In 2002, non-OPEC oil production contributed 60.75% of the world’s total oil supply. But technology, competition, and access to capital through listings on stock exchanges have not been able to overcome limits of geology.
Global giants such as Royal Dutch Shell (NYSE:RDS.A) and Exxon Mobil (NYSE:XOM) have essentially abandoned the effort to meaningfully expand their oil reserves. Instead, they are now shifting course in favor of a strong, natural gas emphasis.
The result is that Russia in the past decade has accounted for nearly all of the supply growth in crude oil, among non-OPEC producers. Indeed, without Russia, Non-OPEC supply would be in steep decline. Instead, it’s merely flat.
So far in 2011, non-OPEC oil production now accounts for 57.12% of global supply, with nearly 1/4 of that now coming from Russia. Let’s puncture two myths at once here. Do you think the West is going to become oil independent on the backs of Canada, Brazil, North Sea, and United States? No, no, no, and no. Furthermore, from a geo-political standpoint, what does it imply for the West that a decade ago Non-OPEC ex Russia accounted for nearly 50% of world oil supply—but now only accounts for under 44%?

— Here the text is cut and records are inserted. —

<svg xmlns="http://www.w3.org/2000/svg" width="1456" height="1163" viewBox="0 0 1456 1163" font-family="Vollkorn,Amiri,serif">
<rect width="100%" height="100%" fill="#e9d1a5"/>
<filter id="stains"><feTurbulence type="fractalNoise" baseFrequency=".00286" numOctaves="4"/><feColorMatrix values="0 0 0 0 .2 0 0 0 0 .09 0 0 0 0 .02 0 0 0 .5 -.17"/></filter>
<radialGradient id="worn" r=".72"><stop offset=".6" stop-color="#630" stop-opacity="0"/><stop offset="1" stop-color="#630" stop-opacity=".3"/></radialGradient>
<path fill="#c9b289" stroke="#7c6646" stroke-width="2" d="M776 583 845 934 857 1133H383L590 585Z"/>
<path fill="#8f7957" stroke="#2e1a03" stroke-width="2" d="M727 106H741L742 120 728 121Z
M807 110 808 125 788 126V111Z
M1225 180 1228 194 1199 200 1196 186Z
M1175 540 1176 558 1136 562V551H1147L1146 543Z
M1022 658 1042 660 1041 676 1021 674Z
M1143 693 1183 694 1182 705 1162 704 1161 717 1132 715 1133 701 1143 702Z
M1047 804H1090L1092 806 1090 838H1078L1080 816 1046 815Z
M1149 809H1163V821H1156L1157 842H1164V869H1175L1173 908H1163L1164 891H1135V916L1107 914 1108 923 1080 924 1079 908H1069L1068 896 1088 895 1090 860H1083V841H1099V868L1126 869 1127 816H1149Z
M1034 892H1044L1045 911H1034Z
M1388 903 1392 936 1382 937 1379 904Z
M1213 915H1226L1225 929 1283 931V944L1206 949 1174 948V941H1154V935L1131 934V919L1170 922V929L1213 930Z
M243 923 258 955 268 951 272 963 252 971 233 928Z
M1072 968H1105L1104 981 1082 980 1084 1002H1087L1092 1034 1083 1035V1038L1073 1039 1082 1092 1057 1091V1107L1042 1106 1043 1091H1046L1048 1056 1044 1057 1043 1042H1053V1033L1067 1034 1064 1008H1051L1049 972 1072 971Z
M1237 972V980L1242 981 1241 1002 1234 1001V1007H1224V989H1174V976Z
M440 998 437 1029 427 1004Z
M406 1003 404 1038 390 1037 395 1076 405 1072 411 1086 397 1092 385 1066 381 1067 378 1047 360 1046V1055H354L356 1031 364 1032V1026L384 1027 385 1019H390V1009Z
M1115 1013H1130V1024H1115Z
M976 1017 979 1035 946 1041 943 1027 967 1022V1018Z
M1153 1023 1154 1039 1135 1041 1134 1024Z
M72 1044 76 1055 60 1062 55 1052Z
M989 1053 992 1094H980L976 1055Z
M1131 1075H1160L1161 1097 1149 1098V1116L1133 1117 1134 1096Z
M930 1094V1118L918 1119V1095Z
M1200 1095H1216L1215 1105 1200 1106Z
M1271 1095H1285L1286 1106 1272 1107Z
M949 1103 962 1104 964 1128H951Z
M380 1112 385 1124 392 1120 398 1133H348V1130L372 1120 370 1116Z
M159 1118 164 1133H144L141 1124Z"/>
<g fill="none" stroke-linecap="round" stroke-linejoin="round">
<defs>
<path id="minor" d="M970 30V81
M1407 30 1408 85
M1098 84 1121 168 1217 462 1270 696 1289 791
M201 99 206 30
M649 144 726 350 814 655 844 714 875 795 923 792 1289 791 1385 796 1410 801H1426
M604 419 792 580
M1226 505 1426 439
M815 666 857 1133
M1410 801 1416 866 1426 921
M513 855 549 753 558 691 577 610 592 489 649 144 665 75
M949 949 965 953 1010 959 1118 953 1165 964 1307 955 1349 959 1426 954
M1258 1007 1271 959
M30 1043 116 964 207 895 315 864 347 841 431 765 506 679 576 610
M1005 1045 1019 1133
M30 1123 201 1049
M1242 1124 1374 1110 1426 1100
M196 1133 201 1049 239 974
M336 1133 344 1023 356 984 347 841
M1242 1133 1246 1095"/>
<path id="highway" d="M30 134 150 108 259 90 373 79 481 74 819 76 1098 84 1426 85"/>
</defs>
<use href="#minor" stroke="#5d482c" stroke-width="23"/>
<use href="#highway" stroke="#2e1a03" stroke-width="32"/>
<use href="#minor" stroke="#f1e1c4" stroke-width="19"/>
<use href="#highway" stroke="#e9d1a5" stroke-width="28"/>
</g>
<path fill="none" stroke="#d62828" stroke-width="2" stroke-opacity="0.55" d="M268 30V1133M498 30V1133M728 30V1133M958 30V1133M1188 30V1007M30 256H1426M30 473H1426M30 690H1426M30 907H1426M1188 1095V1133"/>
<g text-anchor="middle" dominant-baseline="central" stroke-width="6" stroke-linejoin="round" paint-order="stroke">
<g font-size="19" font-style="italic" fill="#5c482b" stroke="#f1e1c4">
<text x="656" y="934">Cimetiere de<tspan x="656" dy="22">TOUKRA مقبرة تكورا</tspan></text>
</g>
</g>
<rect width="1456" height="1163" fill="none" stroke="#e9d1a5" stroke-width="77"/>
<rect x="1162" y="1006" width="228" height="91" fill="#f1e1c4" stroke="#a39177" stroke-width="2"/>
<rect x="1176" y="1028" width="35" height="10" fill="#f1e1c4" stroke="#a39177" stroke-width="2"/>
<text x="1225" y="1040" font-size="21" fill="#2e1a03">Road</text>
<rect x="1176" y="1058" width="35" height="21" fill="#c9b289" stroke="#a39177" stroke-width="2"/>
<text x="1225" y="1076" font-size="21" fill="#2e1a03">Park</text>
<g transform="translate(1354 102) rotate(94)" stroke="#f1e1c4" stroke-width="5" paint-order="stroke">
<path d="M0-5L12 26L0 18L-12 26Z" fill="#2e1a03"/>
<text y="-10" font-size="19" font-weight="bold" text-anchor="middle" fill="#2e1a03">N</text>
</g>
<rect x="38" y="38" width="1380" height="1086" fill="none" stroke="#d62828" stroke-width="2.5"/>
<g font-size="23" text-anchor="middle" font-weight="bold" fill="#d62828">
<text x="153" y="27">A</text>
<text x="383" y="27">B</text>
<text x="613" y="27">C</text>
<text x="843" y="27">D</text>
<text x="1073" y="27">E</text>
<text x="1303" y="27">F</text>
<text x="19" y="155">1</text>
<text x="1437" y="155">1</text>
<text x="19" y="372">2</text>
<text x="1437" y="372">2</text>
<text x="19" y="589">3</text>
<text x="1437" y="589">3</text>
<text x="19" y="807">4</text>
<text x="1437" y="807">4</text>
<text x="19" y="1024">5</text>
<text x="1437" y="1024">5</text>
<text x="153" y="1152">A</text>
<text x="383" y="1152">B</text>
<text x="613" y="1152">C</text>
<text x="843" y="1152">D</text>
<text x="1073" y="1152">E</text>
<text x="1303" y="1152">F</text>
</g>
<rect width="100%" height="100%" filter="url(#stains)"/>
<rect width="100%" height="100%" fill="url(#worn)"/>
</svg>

Under the surface of non-OPEC supply, therefore, is not a swing in power towards the West but rather a more pronounced swing back towards the Middle East, and Russia. The implications are obvious: The West, especially the United States, needs to stop investing in liquid-fuel based transport. The march towards electrification, and the resurrection of rail should be our top priority.